Task item>
Scan the entries below for the word "highway" and copy every line in which it occurs.
=== Provided records ===
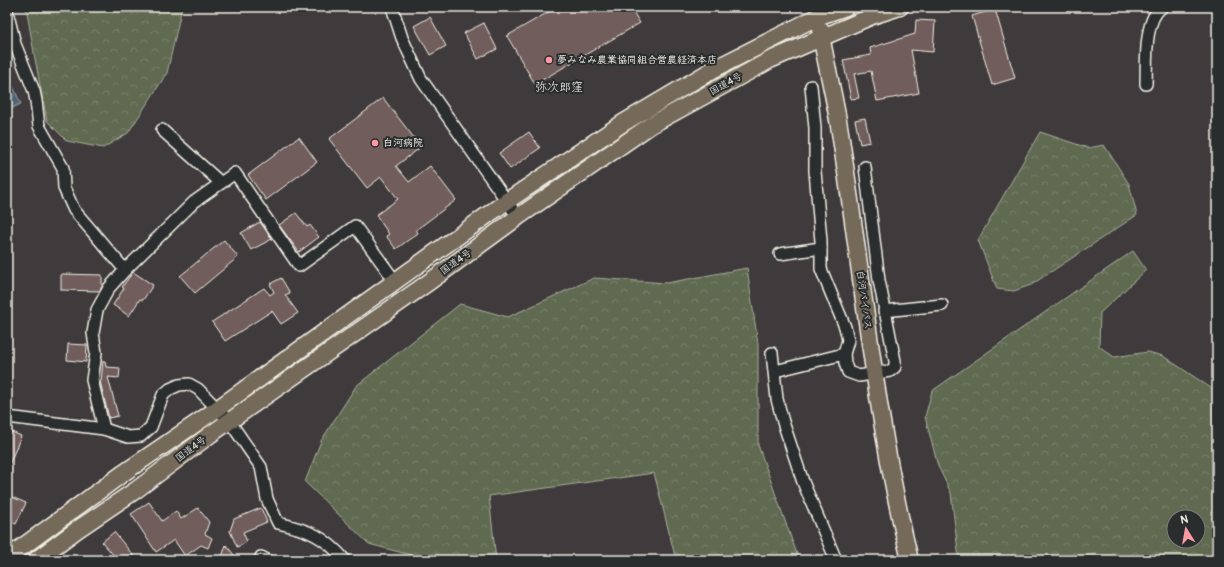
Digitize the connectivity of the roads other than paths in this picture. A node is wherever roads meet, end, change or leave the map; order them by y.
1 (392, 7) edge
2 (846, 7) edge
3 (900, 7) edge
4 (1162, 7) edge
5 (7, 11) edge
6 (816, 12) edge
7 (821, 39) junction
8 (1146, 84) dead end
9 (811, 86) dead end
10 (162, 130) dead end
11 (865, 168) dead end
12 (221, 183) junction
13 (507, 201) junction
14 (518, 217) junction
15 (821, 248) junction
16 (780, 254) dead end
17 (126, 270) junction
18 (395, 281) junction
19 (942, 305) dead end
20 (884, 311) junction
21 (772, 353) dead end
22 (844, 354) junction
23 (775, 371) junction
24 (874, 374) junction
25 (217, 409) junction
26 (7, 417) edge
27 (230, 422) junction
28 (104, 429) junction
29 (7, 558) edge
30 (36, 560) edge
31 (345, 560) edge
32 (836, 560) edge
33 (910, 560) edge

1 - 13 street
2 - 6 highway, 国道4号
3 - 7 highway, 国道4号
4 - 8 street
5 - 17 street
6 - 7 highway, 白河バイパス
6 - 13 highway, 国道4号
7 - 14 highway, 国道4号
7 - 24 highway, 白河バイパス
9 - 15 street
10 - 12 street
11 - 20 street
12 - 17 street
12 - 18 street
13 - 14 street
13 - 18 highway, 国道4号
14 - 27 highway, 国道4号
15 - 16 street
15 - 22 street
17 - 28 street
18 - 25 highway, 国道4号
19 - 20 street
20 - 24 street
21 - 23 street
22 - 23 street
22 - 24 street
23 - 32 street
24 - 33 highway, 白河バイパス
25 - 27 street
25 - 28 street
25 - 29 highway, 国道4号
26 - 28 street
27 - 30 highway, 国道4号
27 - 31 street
===
Completed exercise>
2 - 6 highway, 国道4号
3 - 7 highway, 国道4号
6 - 7 highway, 白河バイパス
6 - 13 highway, 国道4号
7 - 14 highway, 国道4号
7 - 24 highway, 白河バイパス
13 - 18 highway, 国道4号
14 - 27 highway, 国道4号
18 - 25 highway, 国道4号
24 - 33 highway, 白河バイパス
25 - 29 highway, 国道4号
27 - 30 highway, 国道4号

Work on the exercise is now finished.